Required work:
Please return every record below exactly as it stands.

Material for the task:

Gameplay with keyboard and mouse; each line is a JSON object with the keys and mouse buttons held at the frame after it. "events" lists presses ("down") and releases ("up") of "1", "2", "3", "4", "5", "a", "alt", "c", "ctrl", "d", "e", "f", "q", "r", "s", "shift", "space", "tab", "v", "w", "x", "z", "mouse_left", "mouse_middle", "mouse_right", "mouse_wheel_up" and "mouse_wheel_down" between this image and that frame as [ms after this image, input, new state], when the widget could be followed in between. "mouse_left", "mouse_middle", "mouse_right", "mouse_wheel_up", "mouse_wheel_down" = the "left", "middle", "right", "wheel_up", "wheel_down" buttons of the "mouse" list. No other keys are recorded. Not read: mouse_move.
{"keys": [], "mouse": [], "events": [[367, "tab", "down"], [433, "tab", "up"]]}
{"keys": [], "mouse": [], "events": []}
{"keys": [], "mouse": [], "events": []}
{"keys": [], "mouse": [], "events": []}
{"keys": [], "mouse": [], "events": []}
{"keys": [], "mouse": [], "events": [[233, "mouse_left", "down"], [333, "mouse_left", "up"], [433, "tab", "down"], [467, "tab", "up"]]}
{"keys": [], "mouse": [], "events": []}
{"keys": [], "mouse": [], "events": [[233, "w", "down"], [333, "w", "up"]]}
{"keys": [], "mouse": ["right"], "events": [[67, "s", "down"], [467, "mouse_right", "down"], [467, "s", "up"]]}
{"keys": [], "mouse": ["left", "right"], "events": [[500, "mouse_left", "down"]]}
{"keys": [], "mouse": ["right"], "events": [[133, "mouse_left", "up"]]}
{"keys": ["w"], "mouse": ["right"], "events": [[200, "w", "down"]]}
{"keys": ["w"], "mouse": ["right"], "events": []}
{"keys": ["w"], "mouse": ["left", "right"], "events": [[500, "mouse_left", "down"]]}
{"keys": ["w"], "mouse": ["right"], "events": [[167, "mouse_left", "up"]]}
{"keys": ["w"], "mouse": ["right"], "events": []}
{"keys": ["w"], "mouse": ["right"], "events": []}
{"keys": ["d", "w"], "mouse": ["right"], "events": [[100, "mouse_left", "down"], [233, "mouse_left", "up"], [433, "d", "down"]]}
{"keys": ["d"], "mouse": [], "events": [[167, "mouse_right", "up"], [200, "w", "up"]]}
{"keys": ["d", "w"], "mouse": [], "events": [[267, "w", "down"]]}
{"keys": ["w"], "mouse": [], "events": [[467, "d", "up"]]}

Written reply:
Gameplay with keyboard and mouse; each line is a JSON object with the keys and mouse buttons held at the frame after it. "events" lists presses ("down") and releases ("up") of "1", "2", "3", "4", "5", "a", "alt", "c", "ctrl", "d", "e", "f", "q", "r", "s", "shift", "space", "tab", "v", "w", "x", "z", "mouse_left", "mouse_middle", "mouse_right", "mouse_wheel_up" and "mouse_wheel_down" between this image and that frame as [ms after this image, input, new state], when the widget could be followed in between. "mouse_left", "mouse_middle", "mouse_right", "mouse_wheel_up", "mouse_wheel_down" = the "left", "middle", "right", "wheel_up", "wheel_down" buttons of the "mouse" list. No other keys are recorded. Not read: mouse_move.
{"keys": [], "mouse": [], "events": [[367, "tab", "down"], [433, "tab", "up"]]}
{"keys": [], "mouse": [], "events": []}
{"keys": [], "mouse": [], "events": []}
{"keys": [], "mouse": [], "events": []}
{"keys": [], "mouse": [], "events": []}
{"keys": [], "mouse": [], "events": [[233, "mouse_left", "down"], [333, "mouse_left", "up"], [433, "tab", "down"], [467, "tab", "up"]]}
{"keys": [], "mouse": [], "events": []}
{"keys": [], "mouse": [], "events": [[233, "w", "down"], [333, "w", "up"]]}
{"keys": [], "mouse": ["right"], "events": [[67, "s", "down"], [467, "mouse_right", "down"], [467, "s", "up"]]}
{"keys": [], "mouse": ["left", "right"], "events": [[500, "mouse_left", "down"]]}
{"keys": [], "mouse": ["right"], "events": [[133, "mouse_left", "up"]]}
{"keys": ["w"], "mouse": ["right"], "events": [[200, "w", "down"]]}
{"keys": ["w"], "mouse": ["right"], "events": []}
{"keys": ["w"], "mouse": ["left", "right"], "events": [[500, "mouse_left", "down"]]}
{"keys": ["w"], "mouse": ["right"], "events": [[167, "mouse_left", "up"]]}
{"keys": ["w"], "mouse": ["right"], "events": []}
{"keys": ["w"], "mouse": ["right"], "events": []}
{"keys": ["d", "w"], "mouse": ["right"], "events": [[100, "mouse_left", "down"], [233, "mouse_left", "up"], [433, "d", "down"]]}
{"keys": ["d"], "mouse": [], "events": [[167, "mouse_right", "up"], [200, "w", "up"]]}
{"keys": ["d", "w"], "mouse": [], "events": [[267, "w", "down"]]}
{"keys": ["w"], "mouse": [], "events": [[467, "d", "up"]]}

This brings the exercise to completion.